- _What you are asked to do_: Once the line with "left eye: (38, 296)" is found in the entries below, print it and each following line exactly, stopping after the line with "root of tail: (459, 399)"; print nothing else.

- _Dataset entries_:
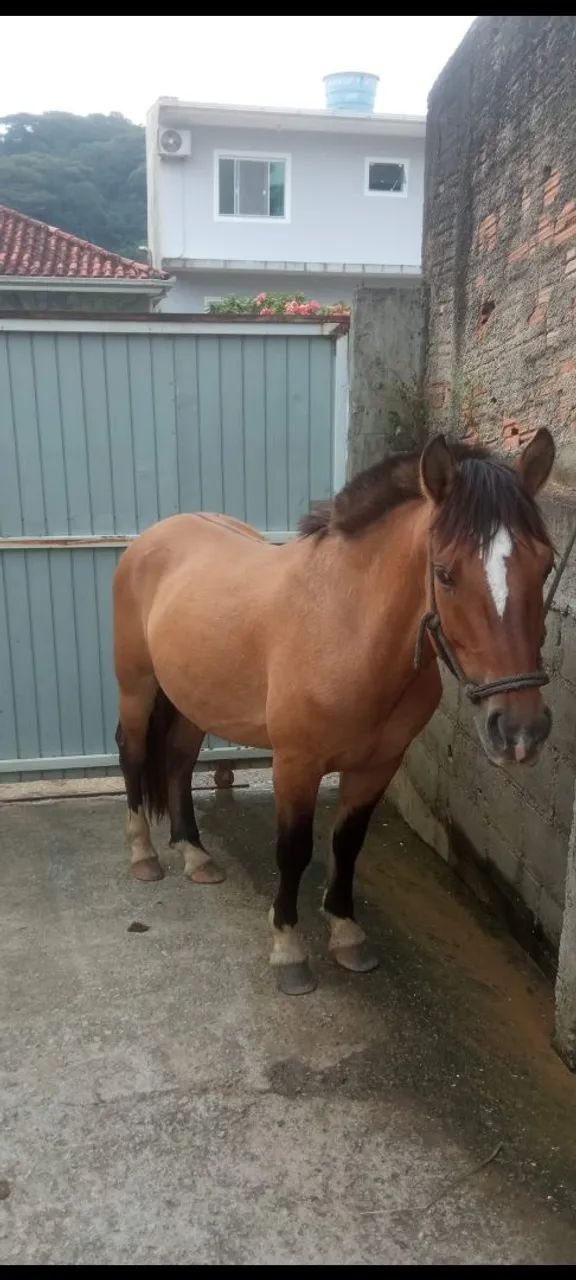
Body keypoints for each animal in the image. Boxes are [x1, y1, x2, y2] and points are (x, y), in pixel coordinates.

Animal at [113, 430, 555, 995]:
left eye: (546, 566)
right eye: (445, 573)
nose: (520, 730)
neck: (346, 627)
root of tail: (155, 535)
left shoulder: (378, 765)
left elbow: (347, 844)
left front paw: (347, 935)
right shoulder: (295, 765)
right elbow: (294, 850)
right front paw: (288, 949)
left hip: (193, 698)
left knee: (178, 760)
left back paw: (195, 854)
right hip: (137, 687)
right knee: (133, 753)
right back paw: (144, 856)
--
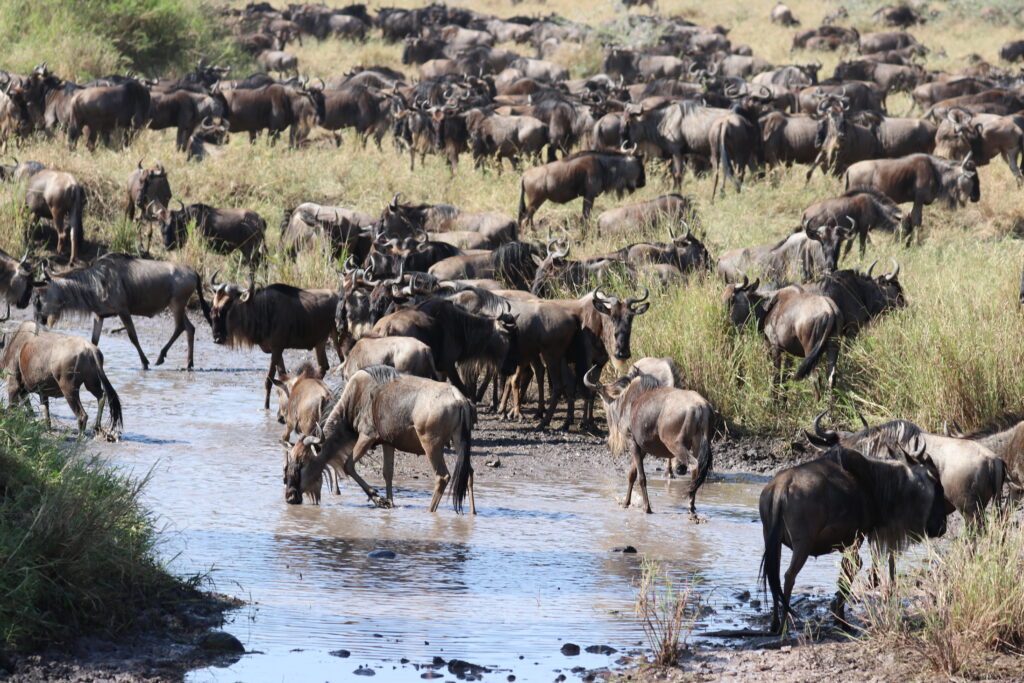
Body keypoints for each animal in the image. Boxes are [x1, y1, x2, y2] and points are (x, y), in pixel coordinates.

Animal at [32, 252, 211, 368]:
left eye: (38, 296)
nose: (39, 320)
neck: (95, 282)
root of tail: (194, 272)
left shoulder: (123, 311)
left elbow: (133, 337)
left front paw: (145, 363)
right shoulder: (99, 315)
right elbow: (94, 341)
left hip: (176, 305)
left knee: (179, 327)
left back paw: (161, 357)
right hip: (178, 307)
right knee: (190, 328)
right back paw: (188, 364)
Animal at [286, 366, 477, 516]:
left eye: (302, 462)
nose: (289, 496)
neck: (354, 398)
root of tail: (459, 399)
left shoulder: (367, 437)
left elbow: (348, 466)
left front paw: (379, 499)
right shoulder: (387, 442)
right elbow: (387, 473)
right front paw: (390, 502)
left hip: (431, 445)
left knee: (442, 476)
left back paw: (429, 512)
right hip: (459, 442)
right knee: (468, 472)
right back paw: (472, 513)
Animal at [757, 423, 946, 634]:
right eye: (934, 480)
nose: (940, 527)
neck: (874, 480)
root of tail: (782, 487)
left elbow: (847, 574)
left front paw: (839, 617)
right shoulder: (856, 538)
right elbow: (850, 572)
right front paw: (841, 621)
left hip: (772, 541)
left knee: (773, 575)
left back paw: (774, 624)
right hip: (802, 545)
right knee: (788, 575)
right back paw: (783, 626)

- _Task result_:
left eye: (38, 296)
nose: (39, 320)
neck: (95, 282)
root of tail: (194, 272)
left shoulder: (123, 311)
left elbow: (133, 337)
left front paw: (145, 363)
right shoulder: (99, 315)
right elbow: (94, 341)
left hip: (176, 305)
left knee: (179, 327)
left back paw: (161, 357)
right hip: (178, 307)
right knee: (190, 328)
right back paw: (188, 364)
Animal at [286, 366, 477, 516]:
left eye: (302, 462)
nose: (289, 496)
neck: (354, 398)
root of tail: (459, 399)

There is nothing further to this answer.